=== Extrait du document ===
Bien entendu, aucune preuve ne sera
apportée quant au présumé trafic de
drogue et les sanctions consistent en un
gel de ses avoirs éventuels aux
Etats-Unis sans que l’on sache s’il a
effectivement des avoirs aux Etats-Unis,
l’idée étant avant tout de
décrédibiliser le dirigeant vénézuélien
aux yeux de l’opinion publique
vénézuélienne et internationale. Tout
change pour que rien ne change. Les
médias français se sont contentés de
relayer la propagande américaine
sans la questionner.
La droite
réactionnaire vénézuélienne jugée
respectable dans la presse française
Fait inquiétant : la frange la
plus extrême et « golpiste » de la
droite vénézuélienne semble avoir les
faveurs de l’administration Trump.
La veille de l’élection de l’assemblée
nationale constituante, le
vice-président Mike Pence a téléphoné à
Leopoldo López, figure de cette frange
radicale, pour le féliciter pour « son
courage et sa défense de la démocratie
vénézuélienne ». Lilian Tintori,
l’épouse de López, accompagnée de
Marco Rubio, un sénateur républicain
partisan de la ligne dure et de
l’ingérence contre Cuba et le Venezuela,
avait été
reçue à la Maison Blanche par Donald
Trump, quelques mois plus tôt. Qui
se ressemble, s’assemble. Pourtant,
après avoir largement pris parti pour la
campagne d’Hillary Clinton au profil
bien plus rassurant que Donald Trump, la
presse française dominante, y compris
celle qui se réclame de la « gauche »
sociale-démocrate (Libération, L’Obs),
ne semble guère s’émouvoir, aujourd’hui,
de cette internationale de la droite
réactionnaire entre les Etats-Unis
d’Amérique et le Venezuela. Nous avons
pourtant connu notre presse dominante
plus engagée contre l’extrême-droite
comme, par exemple, lorsqu’il s’agissait
de faire campagne pour Emmanuel Macron
au nom du
vote utile contre Marine Le Pen.
Leopoldo
López brandissant le tricolore
vénézuélien
Il faut dire que la presse dominante
a mis beaucoup d’eau dans son vin en ce
qui concerne ses critiques à l’encontre
de Trump depuis qu’il est à la tête de
l’Etat nord-américain, comme on a pu
notamment le constater lors de sa
visite officielle le 14 juillet dernier.
De plus, notre presse entretient
de longue date un flou bien plus
artistique que journalistique sur la
véritable nature politique d’une partie
de l’opposition vénézuélienne
voire sur l’opposition tout court. Ainsi
dans un
article du Monde, on peut lire que
la « Table de l’Unité Démocratique »
===
> _Consigne de travail 1_: Dressez la liste de toutes les personnes désignées par leur nom dans l'extrait sur la presse française et le Venezuela.
> _Consigne de travail 2_: Indiquez si chacune de ces affirmations concorde avec l'extrait, en répondant par oui ou par non et en citant les mots qui tranchent : (a) Mike Pence a téléphoné à Leopoldo López la veille de l'élection de l'assemblée nationale constituante ; (b) Marco Rubio est présenté comme un sénateur démocrate ; (c) des preuves du trafic de drogue présumé ont été apportées.
> _Consigne de travail 3_: Recopiez le texte de l'extrait de « Bien entendu, aucune » à « sans la questionner. ».
Répondez en vous fondant uniquement sur l'extrait.
=== Matériau extrait ===
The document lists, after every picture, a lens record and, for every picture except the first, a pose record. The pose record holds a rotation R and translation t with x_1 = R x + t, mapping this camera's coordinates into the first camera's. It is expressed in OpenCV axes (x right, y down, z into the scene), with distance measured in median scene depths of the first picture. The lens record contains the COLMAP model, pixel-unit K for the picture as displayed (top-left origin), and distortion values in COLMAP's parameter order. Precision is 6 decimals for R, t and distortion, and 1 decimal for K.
===
=== Matériau extrait ===
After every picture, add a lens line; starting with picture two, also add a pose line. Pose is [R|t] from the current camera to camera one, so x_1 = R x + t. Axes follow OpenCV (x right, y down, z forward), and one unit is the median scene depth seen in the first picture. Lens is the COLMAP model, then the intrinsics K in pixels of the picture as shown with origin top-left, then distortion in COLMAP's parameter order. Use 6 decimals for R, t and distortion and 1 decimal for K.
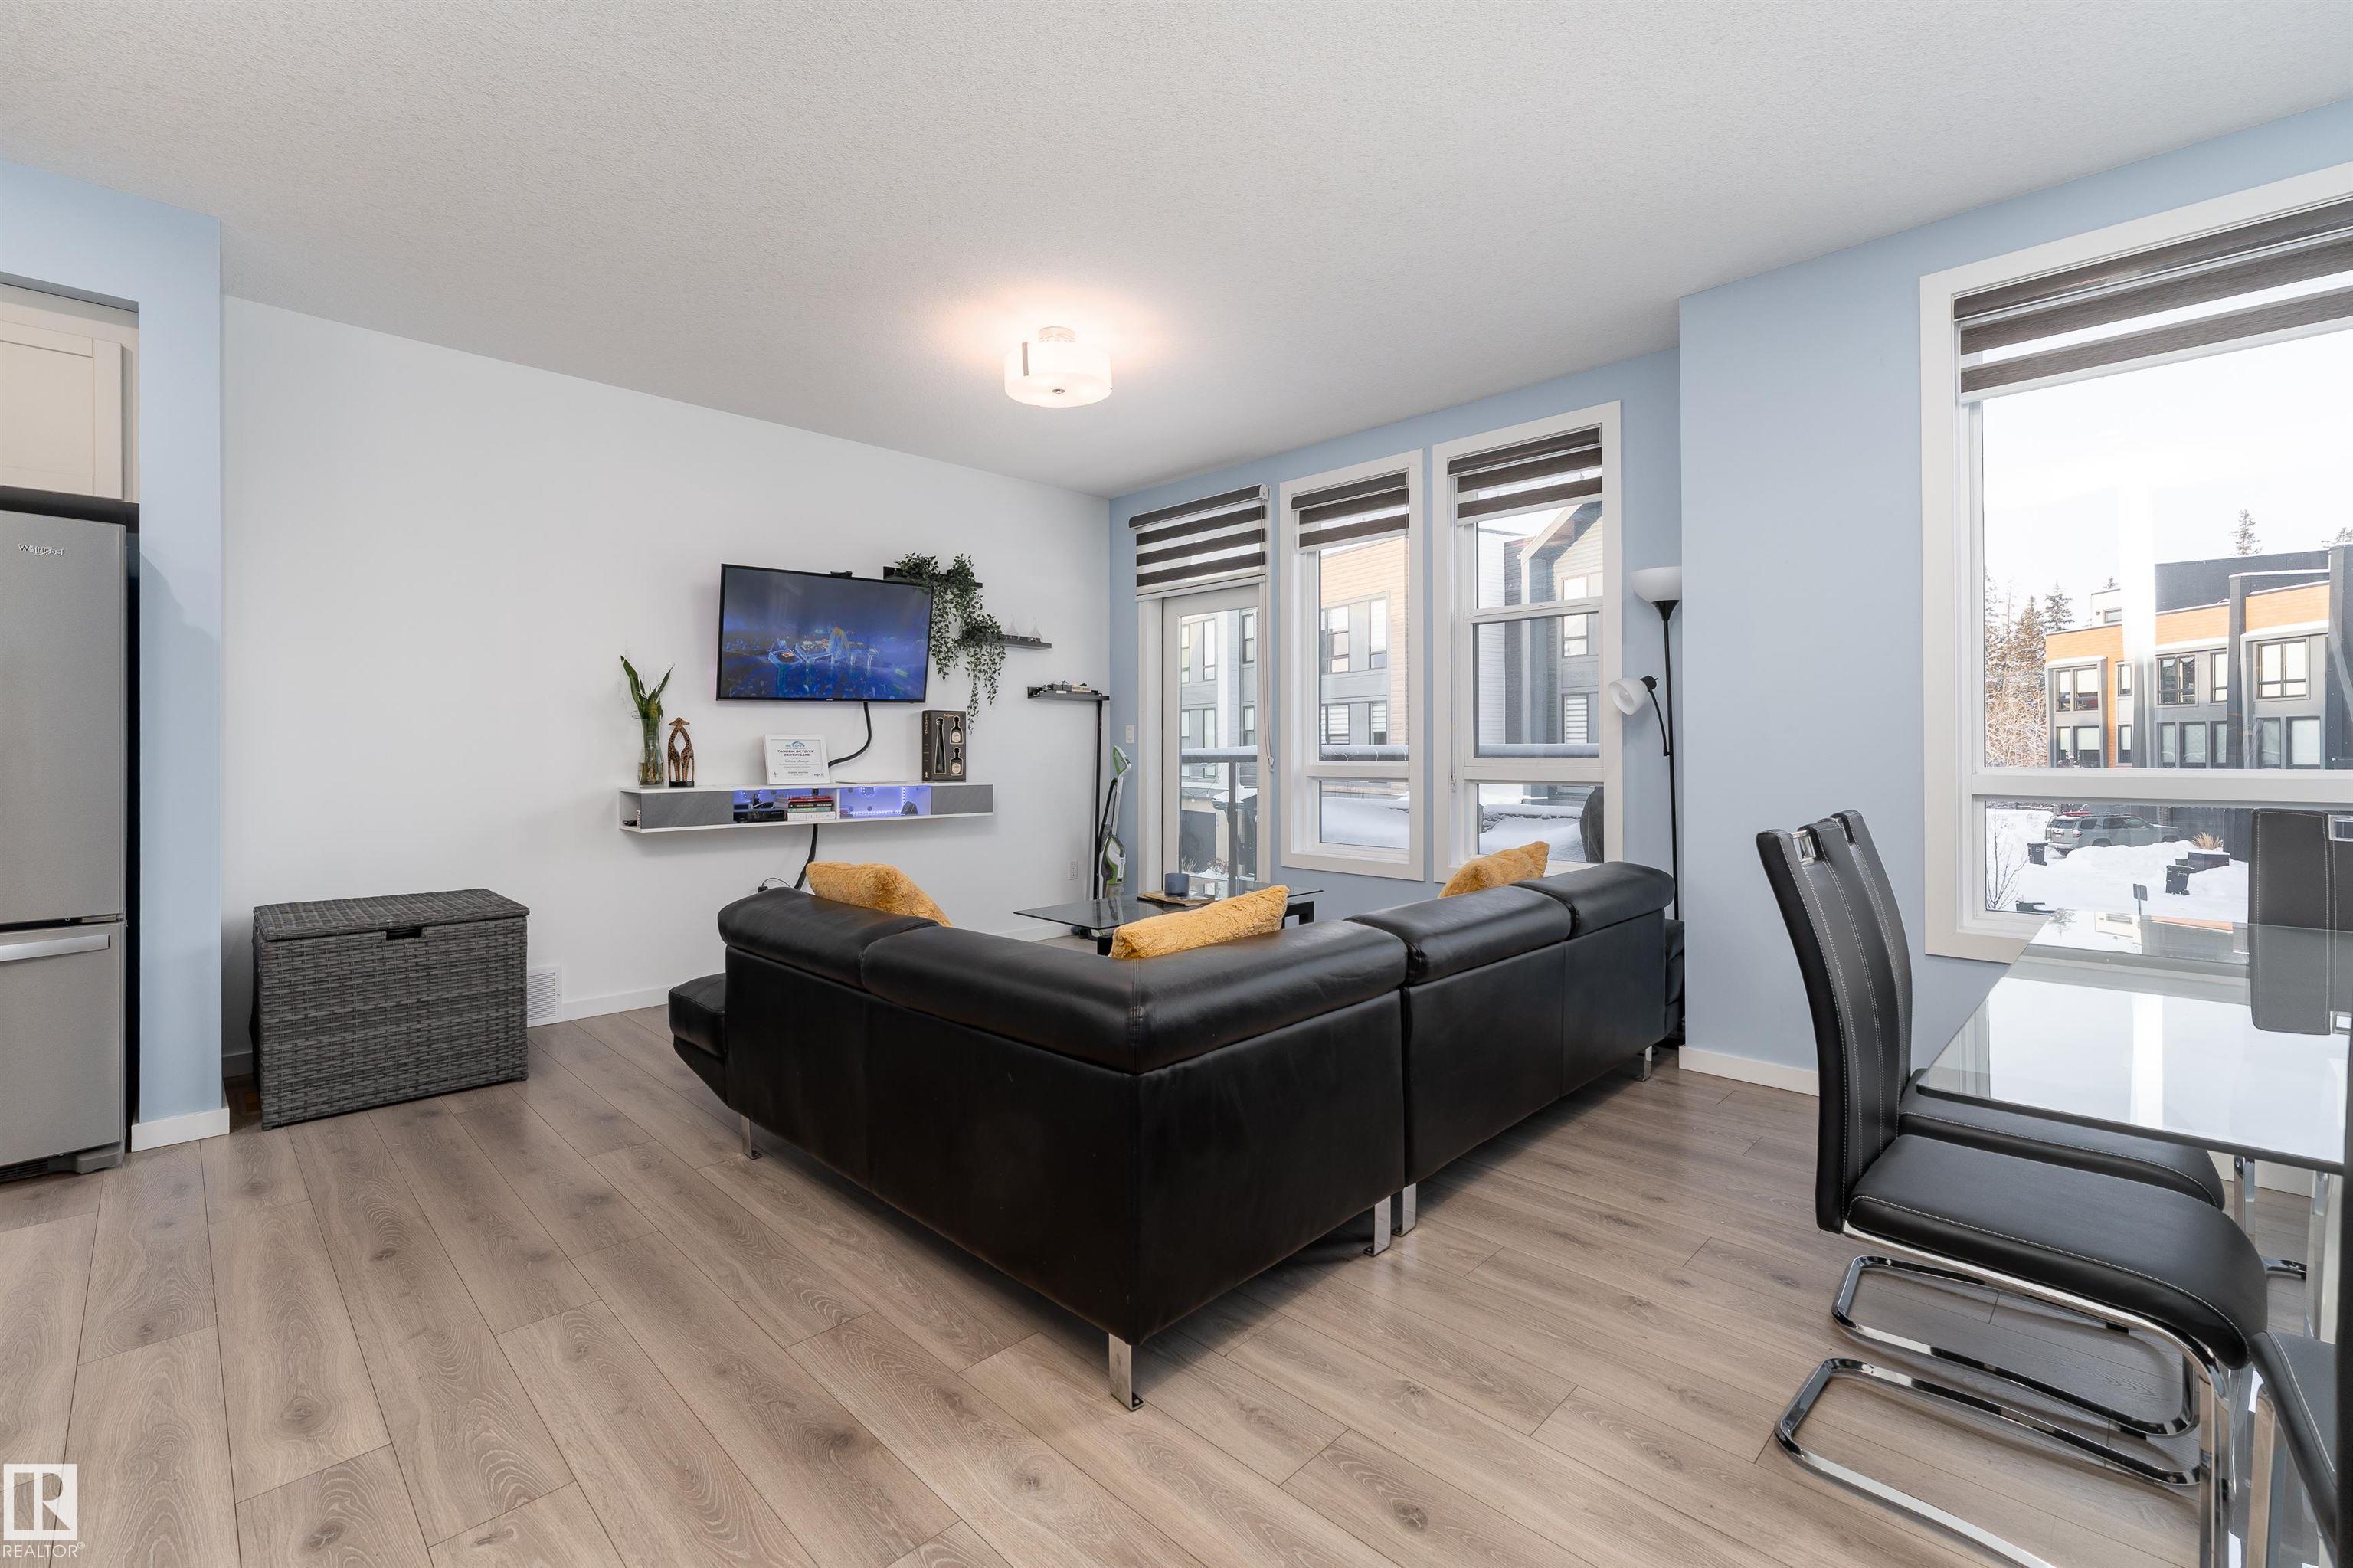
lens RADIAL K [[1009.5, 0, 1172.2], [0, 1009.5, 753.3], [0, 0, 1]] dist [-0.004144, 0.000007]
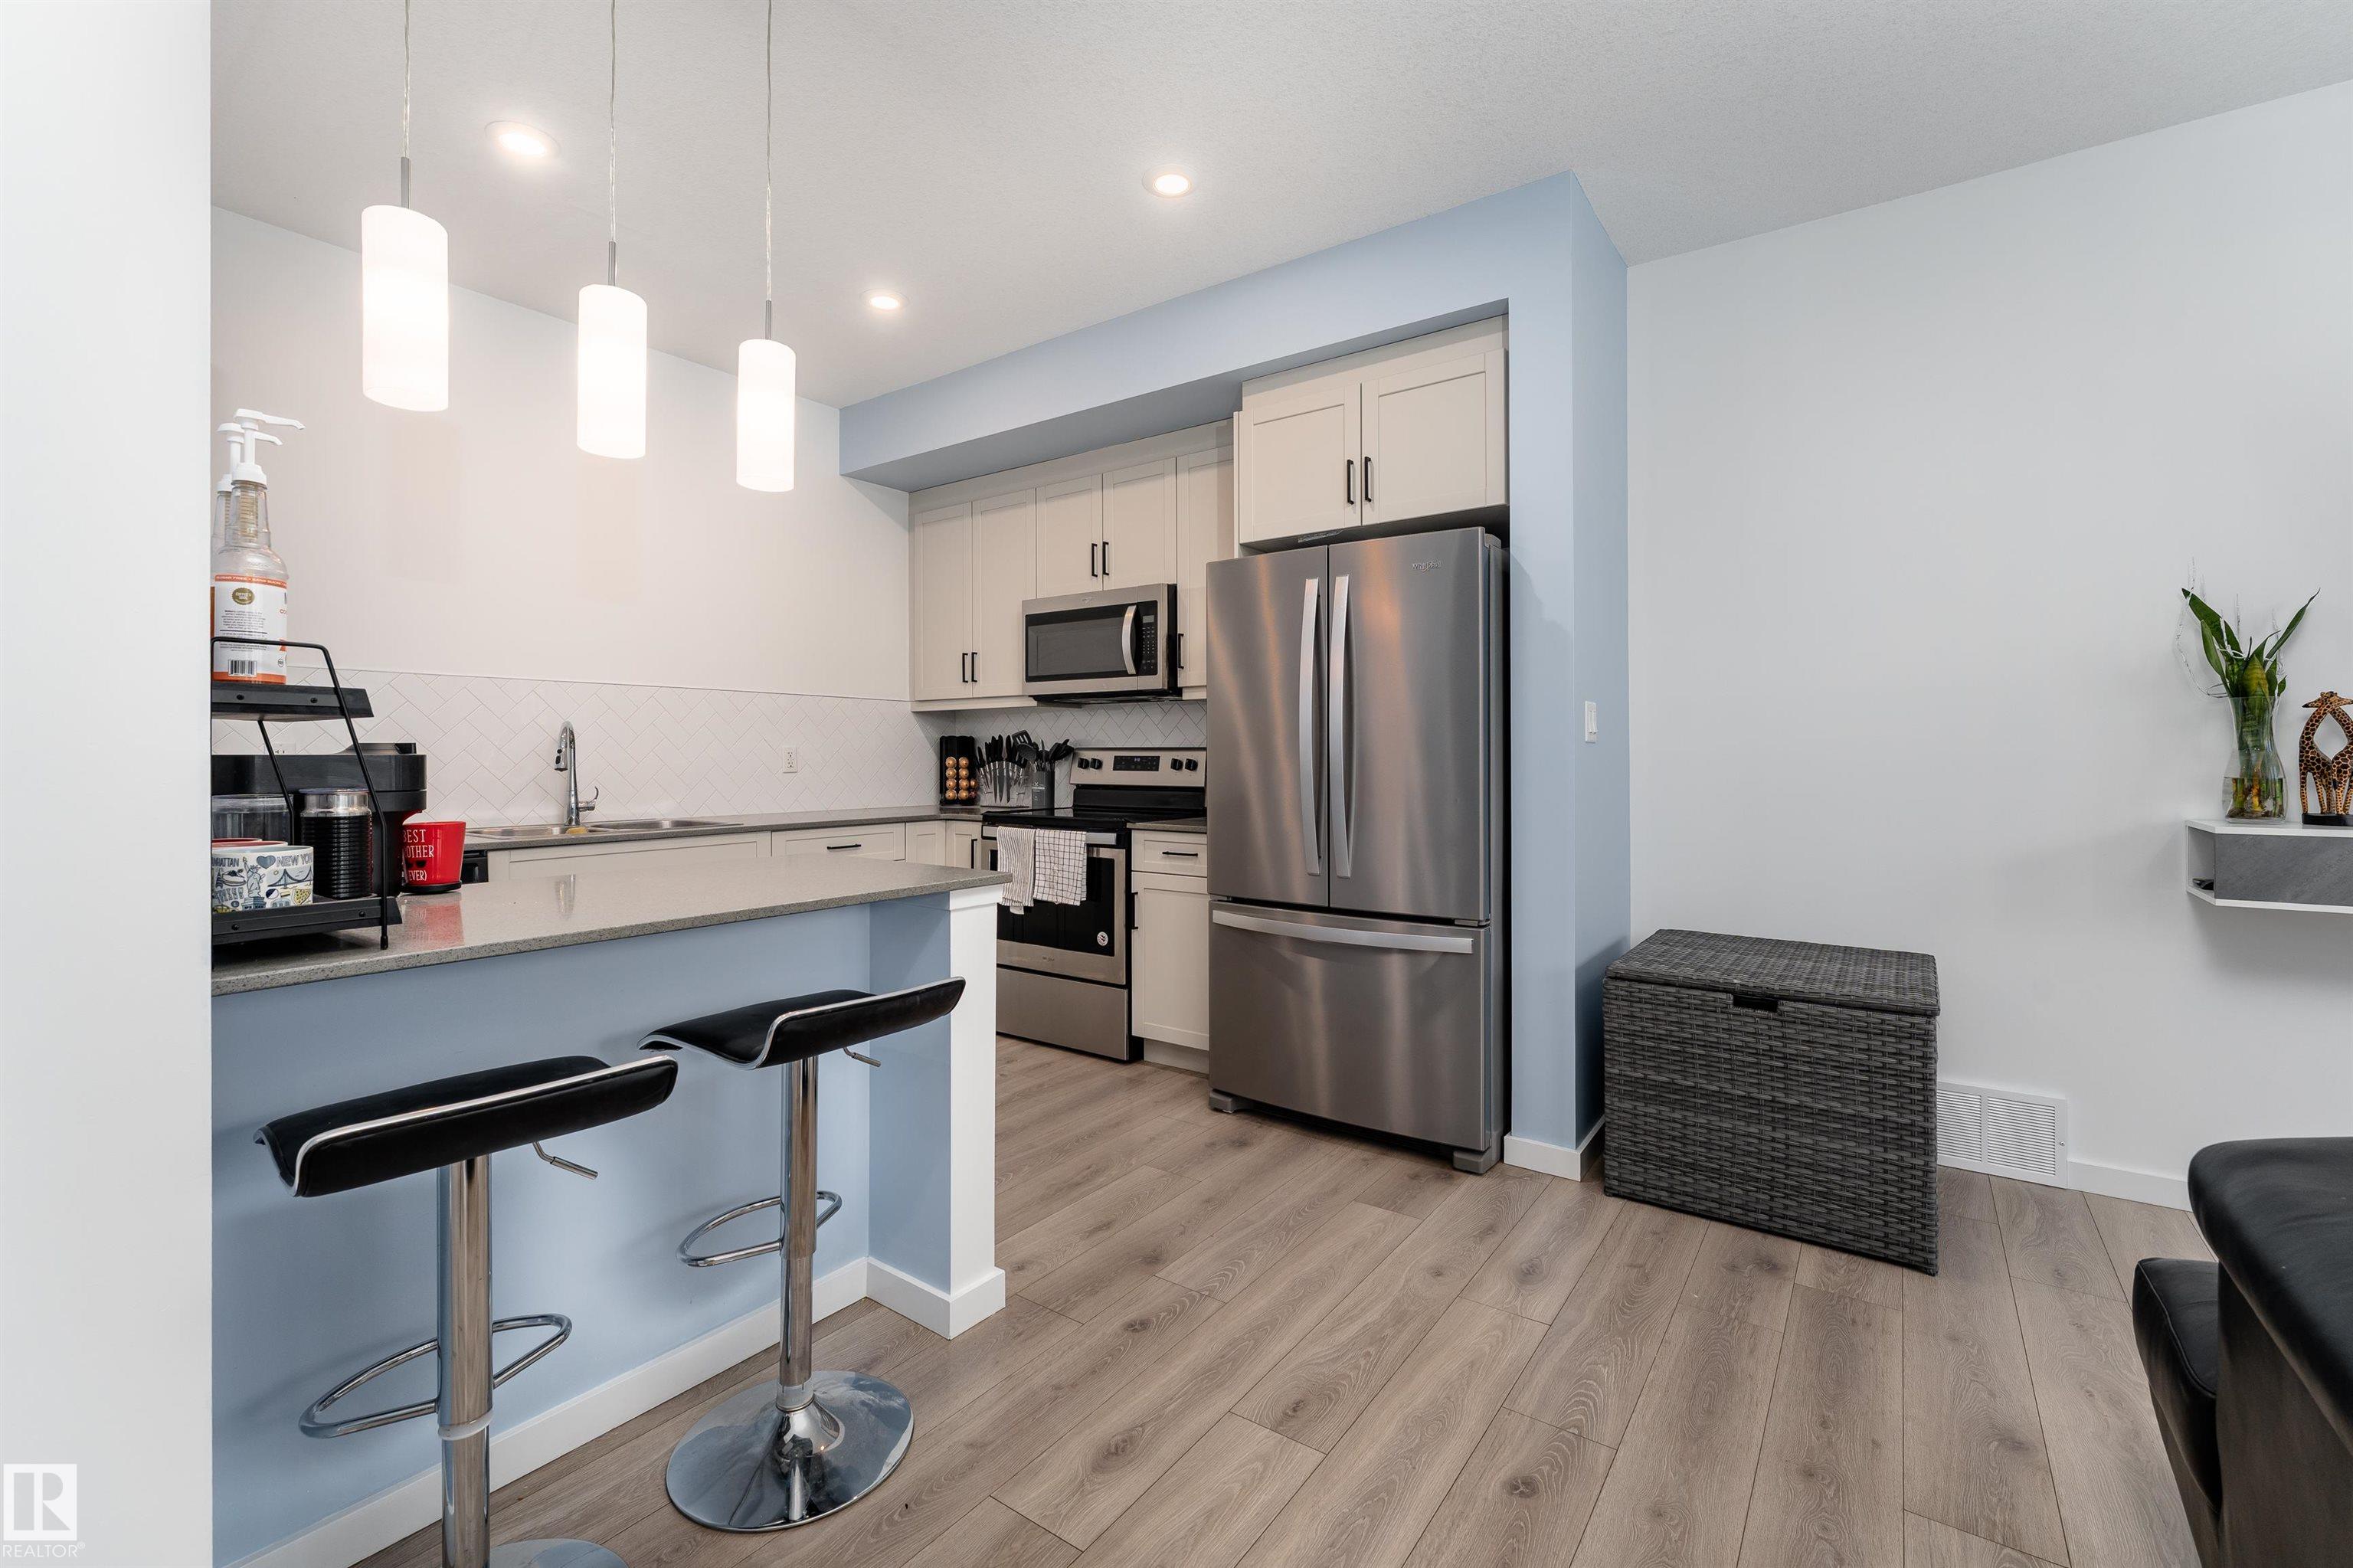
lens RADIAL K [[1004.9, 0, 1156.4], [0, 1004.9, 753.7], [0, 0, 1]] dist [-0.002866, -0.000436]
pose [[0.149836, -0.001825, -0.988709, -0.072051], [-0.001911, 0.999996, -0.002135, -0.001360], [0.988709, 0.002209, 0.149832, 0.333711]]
===
=== Matériau extrait ===
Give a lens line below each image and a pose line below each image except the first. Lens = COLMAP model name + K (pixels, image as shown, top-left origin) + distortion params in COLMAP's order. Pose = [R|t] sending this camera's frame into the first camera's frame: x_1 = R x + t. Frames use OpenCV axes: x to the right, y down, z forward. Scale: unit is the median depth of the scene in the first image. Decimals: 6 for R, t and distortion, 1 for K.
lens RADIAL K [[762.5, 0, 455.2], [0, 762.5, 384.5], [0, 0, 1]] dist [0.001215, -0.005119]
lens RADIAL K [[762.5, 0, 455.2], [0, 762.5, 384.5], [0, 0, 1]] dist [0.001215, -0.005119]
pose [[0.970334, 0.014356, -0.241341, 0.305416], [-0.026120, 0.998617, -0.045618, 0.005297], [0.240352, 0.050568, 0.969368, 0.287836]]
===
> _Résultat attendu 1_: Leopoldo López, Mike Pence, Lilian Tintori, Marco Rubio, Donald Trump, Hillary Clinton, Emmanuel Macron, Marine Le Pen

> _Résultat attendu 2_:
(a) Oui : « La veille de l’élection de l’assemblée nationale constituante, le vice-président Mike Pence a téléphoné à Leopoldo López »
(b) Non : « Marco Rubio, un sénateur républicain »
(c) Non : « aucune preuve ne sera apportée quant au présumé trafic de drogue »

> _Résultat attendu 3_:
Bien entendu, aucune preuve ne sera
apportée quant au présumé trafic de
drogue et les sanctions consistent en un
gel de ses avoirs éventuels aux
Etats-Unis sans que l’on sache s’il a
effectivement des avoirs aux Etats-Unis,
l’idée étant avant tout de
décrédibiliser le dirigeant vénézuélien
aux yeux de l’opinion publique
vénézuélienne et internationale. Tout
change pour que rien ne change. Les
médias français se sont contentés de
relayer la propagande américaine
sans la questionner.